Stated goal: Rewrite the lines of every item with "common name" changed to "vernacular name" and everything else left as it is. Do not include the pictures.

Rows:
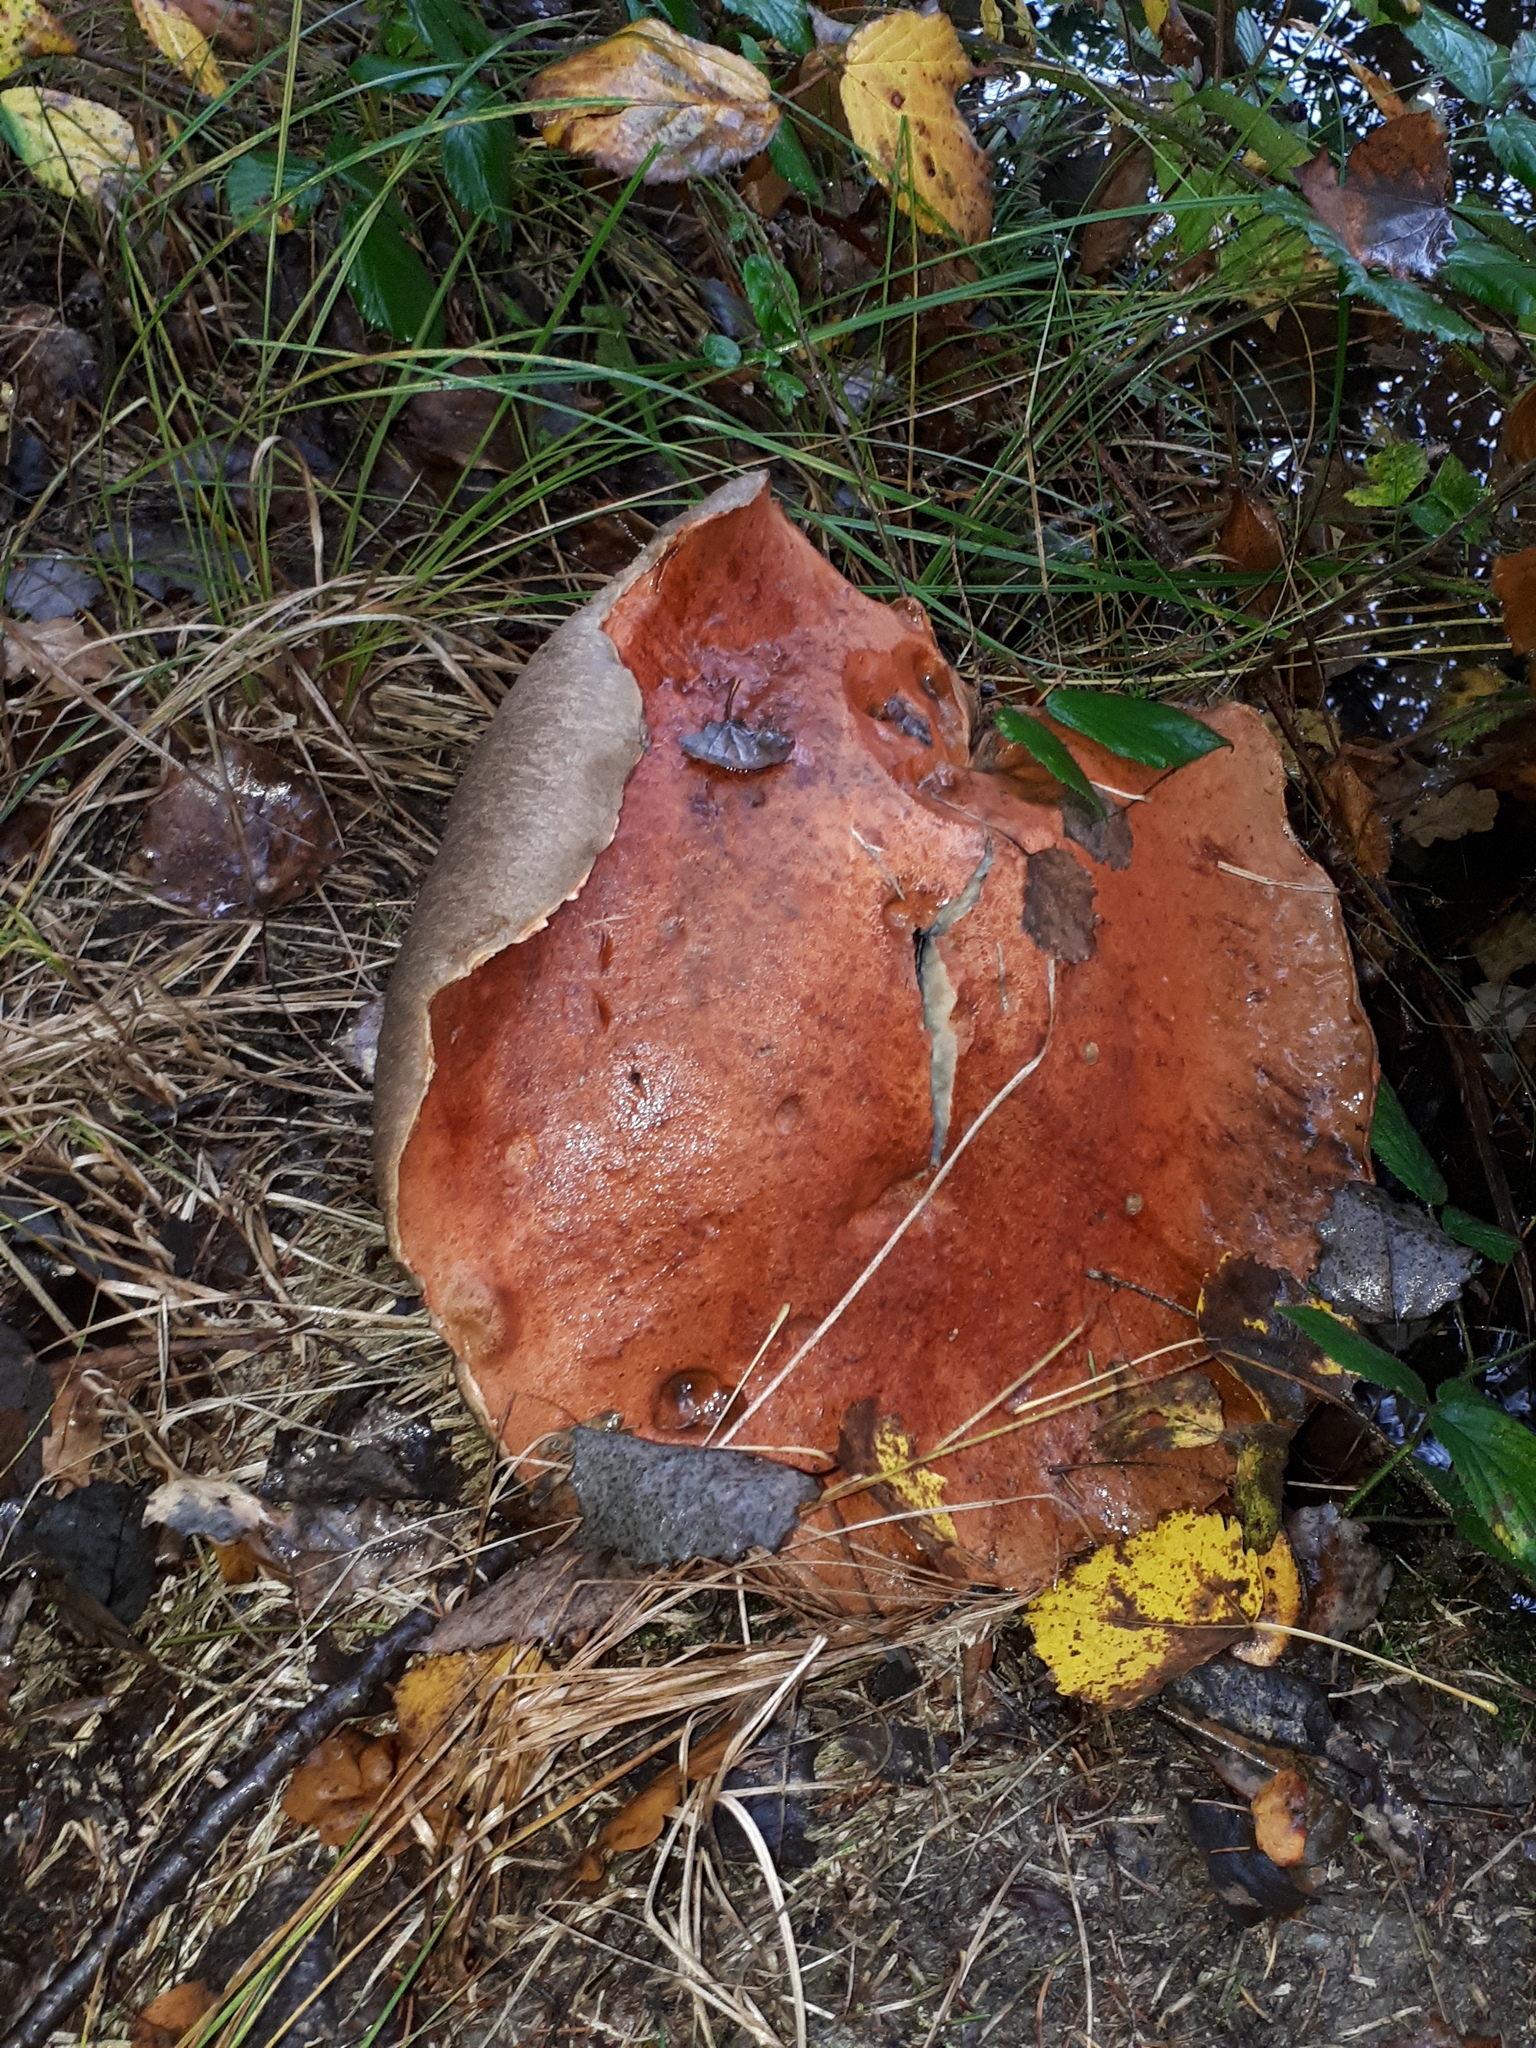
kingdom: Fungi
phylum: Basidiomycota
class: Agaricomycetes
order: Boletales
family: Boletaceae
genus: Leccinum
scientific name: Leccinum aurantiacum
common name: Orange bolete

Full output:
kingdom: Fungi
phylum: Basidiomycota
class: Agaricomycetes
order: Boletales
family: Boletaceae
genus: Leccinum
scientific name: Leccinum aurantiacum
vernacular name: Orange bolete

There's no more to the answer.